WHAT TO DO —
Please retype the listing exactly as it appears, skipping each picture.

WORKING DATA —

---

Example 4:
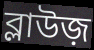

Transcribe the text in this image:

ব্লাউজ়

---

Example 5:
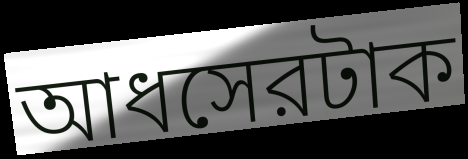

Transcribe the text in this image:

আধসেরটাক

SOLUTION TO THIS EXERCISE —
---

Example 4:

Transcribe the text in this image:

ব্লাউজ়

---

Example 5:

Transcribe the text in this image:

আধসেরটাক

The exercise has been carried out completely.